ASSIGNED TASK 1>
Reproduce the passage of the rice cooker thread between "Rice is very" and "simple to use.", inclusive.
ASSIGNED TASK 2>
In the rice cooker thread, what kind of rice does the first poster say they mostly eat?
ASSIGNED TASK 3>
Write the next part of the rice cooker forum thread, picking up after its last post.

DOCUMENT EXTRACT>

# Does Anyone Here Own a Rice Cooker?



## Lenfer (Aug 15, 2011)

First off all let me apologise for posting this here but I don't use other sites on the interweb. I've joined a few other music sites but I didn't really get posting before I was forced offline. So I know of no other place to ask than here. I do remember seeing some lovely rice dishes in the last thing you ate thread. 

My boyfriend and I eat a lot of rice (mostly brown). He has had to be away from home and won't be back for a few weeks. We haven't stayed together that long but even before that he has never been "away". My sister is staying with me until he gets back but neither of us can cook rice. I have tired she has tired but we have wasted two bags of rice and microwave stuff just isn't the same.

I want to buy a rice cooker it would make life a lot easier in our house. I'm not very gadgety though could anyone here recommend one? I've seen a "*Zojirushi*" rice cooker that I quite like the look of. Just now that would be the one I buy but don't have any experience with them so...

Thanks 

ps.

If the mods feel this is just not appropriate for the forum. Then I have no objection to it being removed. :tiphat:


----------



## emiellucifuge (May 26, 2009)

Rice is very easy to cook and most brands have instructions on the pack.


----------



## sospiro (Apr 3, 2010)

I don't have a rice cooker but a friend does & it seems simple to use.

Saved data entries
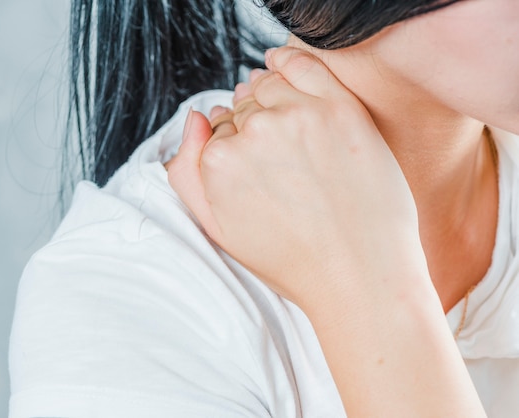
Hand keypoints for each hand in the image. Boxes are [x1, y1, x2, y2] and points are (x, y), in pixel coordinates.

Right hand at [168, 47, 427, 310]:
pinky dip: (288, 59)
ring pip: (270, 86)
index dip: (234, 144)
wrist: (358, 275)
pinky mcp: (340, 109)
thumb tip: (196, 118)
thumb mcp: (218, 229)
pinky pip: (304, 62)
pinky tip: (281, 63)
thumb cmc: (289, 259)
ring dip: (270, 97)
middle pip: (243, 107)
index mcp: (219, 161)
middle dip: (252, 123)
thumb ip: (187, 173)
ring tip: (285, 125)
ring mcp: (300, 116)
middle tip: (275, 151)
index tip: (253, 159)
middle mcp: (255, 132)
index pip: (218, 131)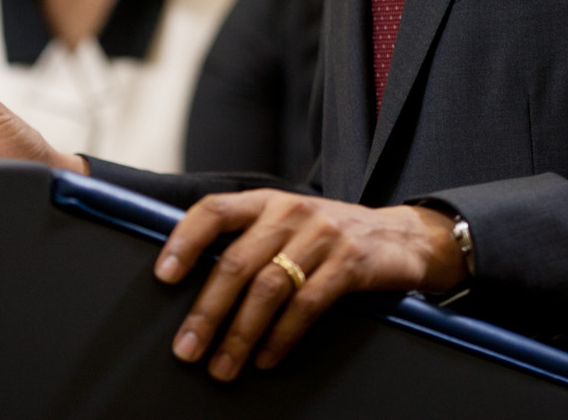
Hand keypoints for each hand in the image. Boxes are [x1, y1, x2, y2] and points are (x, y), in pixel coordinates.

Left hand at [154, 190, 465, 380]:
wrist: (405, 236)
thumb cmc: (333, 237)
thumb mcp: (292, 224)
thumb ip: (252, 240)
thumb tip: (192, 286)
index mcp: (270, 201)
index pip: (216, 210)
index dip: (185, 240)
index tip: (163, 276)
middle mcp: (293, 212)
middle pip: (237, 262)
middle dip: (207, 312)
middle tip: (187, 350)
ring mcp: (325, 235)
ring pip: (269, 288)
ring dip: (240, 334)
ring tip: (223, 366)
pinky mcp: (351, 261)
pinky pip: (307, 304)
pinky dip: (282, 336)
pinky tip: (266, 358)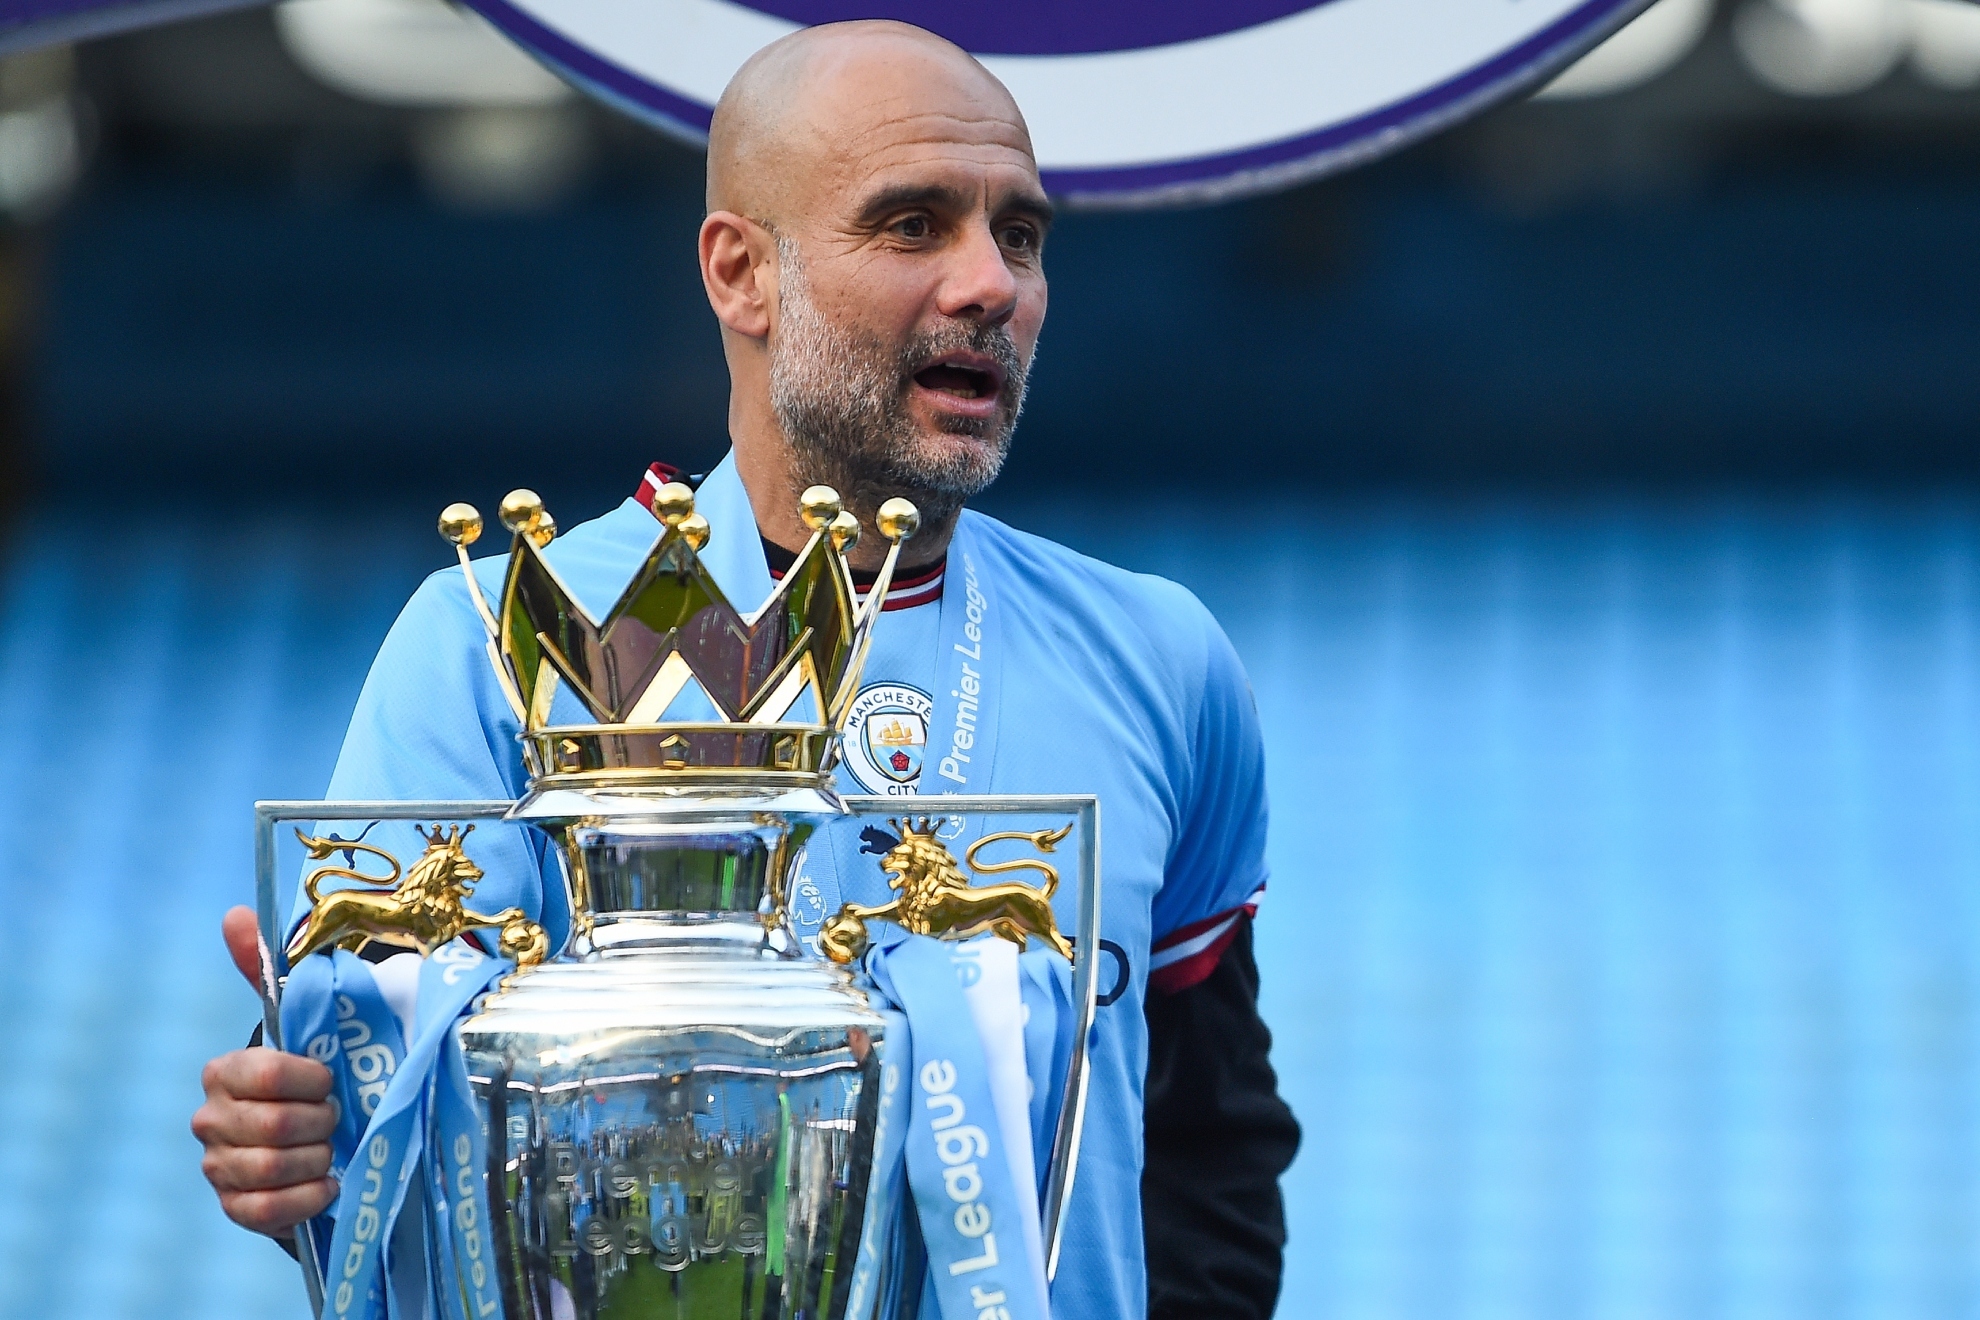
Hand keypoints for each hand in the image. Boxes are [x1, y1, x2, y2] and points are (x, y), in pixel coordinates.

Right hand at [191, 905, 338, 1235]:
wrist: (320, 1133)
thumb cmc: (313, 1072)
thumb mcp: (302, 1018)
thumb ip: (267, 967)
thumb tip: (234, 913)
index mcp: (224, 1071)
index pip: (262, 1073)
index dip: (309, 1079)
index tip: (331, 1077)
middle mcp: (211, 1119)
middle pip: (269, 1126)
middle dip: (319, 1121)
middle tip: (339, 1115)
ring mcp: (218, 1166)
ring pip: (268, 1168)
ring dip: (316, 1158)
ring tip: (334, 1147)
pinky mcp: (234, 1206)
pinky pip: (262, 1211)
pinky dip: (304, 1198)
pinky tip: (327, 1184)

--

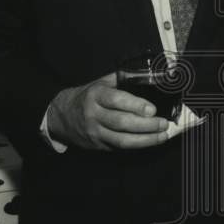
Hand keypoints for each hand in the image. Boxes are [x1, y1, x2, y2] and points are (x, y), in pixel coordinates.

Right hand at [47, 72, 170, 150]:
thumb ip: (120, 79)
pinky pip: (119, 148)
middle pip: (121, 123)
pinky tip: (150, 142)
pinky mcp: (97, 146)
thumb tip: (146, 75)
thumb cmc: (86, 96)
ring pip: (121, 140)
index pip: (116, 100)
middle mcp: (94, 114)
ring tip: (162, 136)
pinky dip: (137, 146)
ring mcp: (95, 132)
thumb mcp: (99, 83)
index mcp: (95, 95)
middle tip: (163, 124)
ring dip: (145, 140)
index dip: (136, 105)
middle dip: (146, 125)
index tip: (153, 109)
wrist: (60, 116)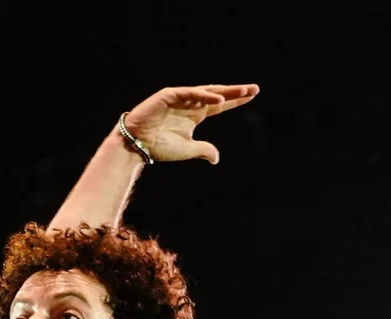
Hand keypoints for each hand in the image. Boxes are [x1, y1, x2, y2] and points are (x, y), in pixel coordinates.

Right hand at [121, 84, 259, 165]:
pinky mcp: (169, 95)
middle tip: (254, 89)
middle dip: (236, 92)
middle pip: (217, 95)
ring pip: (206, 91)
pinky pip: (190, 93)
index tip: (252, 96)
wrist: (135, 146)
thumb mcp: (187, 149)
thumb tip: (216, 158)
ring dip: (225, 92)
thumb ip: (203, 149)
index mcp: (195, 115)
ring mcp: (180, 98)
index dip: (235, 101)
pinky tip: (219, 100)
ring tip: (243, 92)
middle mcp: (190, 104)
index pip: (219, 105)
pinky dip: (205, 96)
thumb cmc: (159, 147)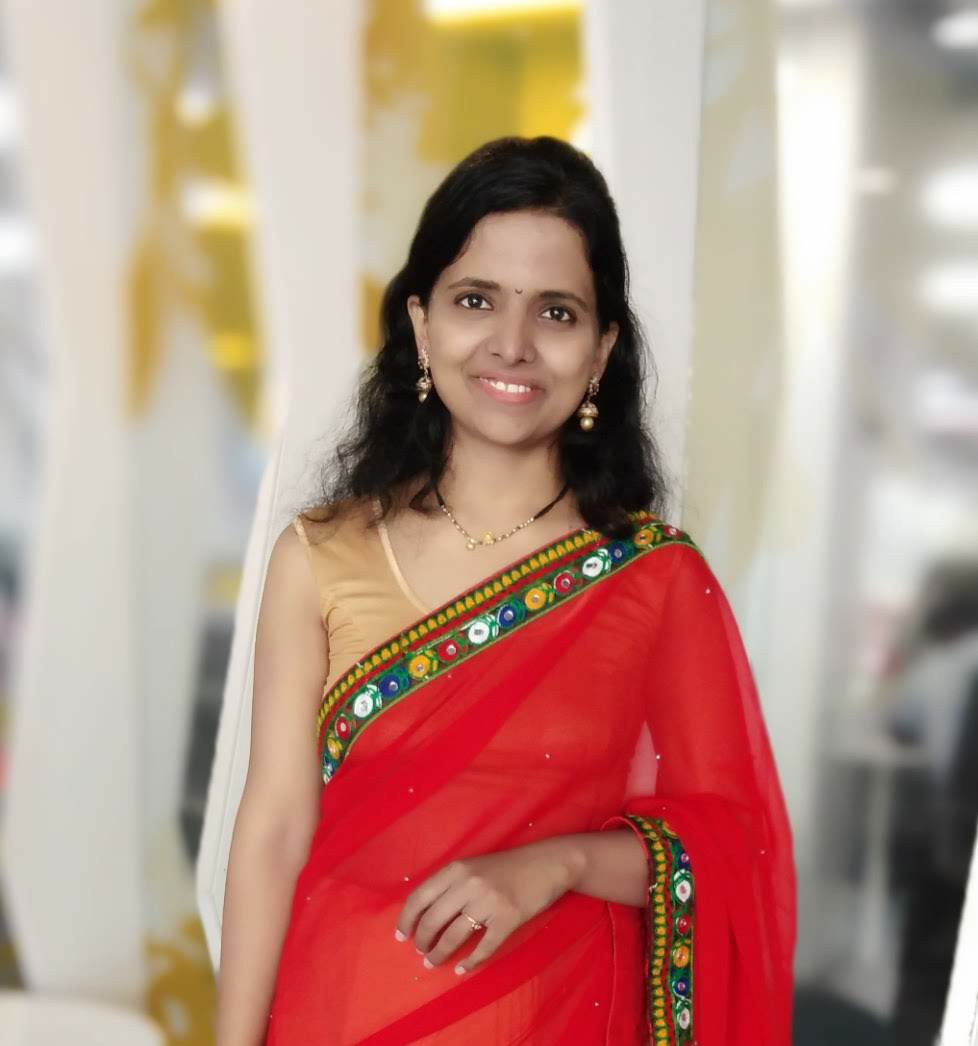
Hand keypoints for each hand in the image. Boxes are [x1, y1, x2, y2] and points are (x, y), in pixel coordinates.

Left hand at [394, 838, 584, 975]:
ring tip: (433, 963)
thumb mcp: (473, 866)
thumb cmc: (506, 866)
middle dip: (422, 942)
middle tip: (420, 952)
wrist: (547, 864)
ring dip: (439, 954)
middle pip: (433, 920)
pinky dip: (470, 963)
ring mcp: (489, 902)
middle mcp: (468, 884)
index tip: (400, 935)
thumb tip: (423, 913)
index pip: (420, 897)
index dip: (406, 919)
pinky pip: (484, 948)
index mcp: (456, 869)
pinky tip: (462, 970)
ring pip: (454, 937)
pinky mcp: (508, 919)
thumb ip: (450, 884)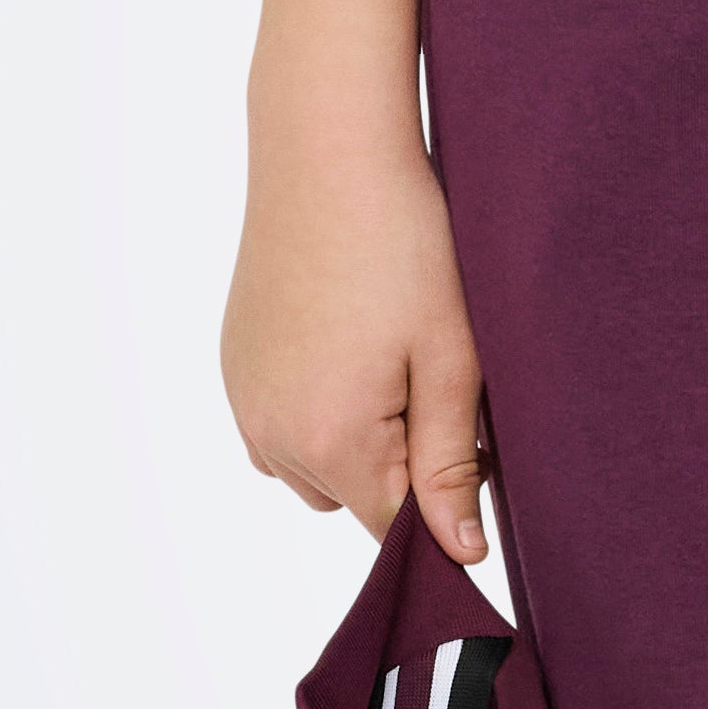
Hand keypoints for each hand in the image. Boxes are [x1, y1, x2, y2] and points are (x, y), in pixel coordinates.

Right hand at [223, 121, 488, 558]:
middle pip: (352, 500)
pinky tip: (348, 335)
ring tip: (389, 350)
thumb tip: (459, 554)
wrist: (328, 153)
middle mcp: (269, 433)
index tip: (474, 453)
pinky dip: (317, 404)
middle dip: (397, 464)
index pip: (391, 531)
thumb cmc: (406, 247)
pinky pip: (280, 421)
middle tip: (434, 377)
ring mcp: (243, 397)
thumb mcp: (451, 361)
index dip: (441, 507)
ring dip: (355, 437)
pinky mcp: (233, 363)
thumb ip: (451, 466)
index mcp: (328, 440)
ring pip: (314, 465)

RESPONSE AREA 1>
Rice is very easy to cook and most brands have instructions on the pack.


----------



## sospiro (Apr 3, 2010)

I don't have a rice cooker but a friend does & it seems simple to use.

RESPONSE AREA 2>
Mostly brown rice.

RESPONSE AREA 3>
But rice is very easy to cook in an ordinary saucepan. I use what I call the 'pasta' method. Put the required amount of dry rice into a saucepan & add salt if you want to. Boil a good quantity of water, pour over the dry rice & heat to bring back to the boil. Cook for the time stated on the packet, drain through sieve or colander, tip back in pan to slightly dry & that's all there's to it.


----------



## moody (Nov 5, 2011)

I've been using rice cookers for a long time and they are great. You must however stick to the instructions, also with brown rice you will need to use more water than with white.


----------



## mamascarlatti (Sep 23, 2009)

moody said:


> I've been using rice cookers for a long time and they are great. You must however stick to the instructions, also with brown rice you will need to use more water than with white.


I cook brown rice quite often, using the absorption method in a tightly sealed saucepan over a very low heat. As moody says, you need a little more water as it takes about 40 minutes instead of 15.

Also with brown rice, if you are going for the absorption method, in a rice cooker or a saucepan, it help to soak the rice for 6 hours before you cook it.


----------



## Vaneyes (May 11, 2010)

For two or three people, I use 150ml of superior basmati brown rice with 275ml of water in a closed saucepan. Bring it to a boil, then turn it to low for 45 minutes. Then turn off and let it sit on burner for 10 minutes, or until it suits.

Rice Cooker info...

http://automaticricecooker.neurondev.com/automatic-rice-cooker/top-5-bestselling-rice-cookers


----------



## elgar's ghost (Aug 8, 2010)

Sorry, but if I had to wait nearly an hour for some grains to swell then I think I'd rather dash down town and bring back a fish supper.


----------



## Amfibius (Jul 19, 2006)

Lenfer, as an Asian I grew up with my parents owning a rice cooker, and it was one of the first whitegoods I purchased when I moved out of home! I eat rice several times a week and for me, a rice cooker is indispensible. Mine is a simple no-name Chinese model that was very inexpensive. There are fancier Japanese and Korean models out there (like that Zojirushi you mention) however I have never seen the need.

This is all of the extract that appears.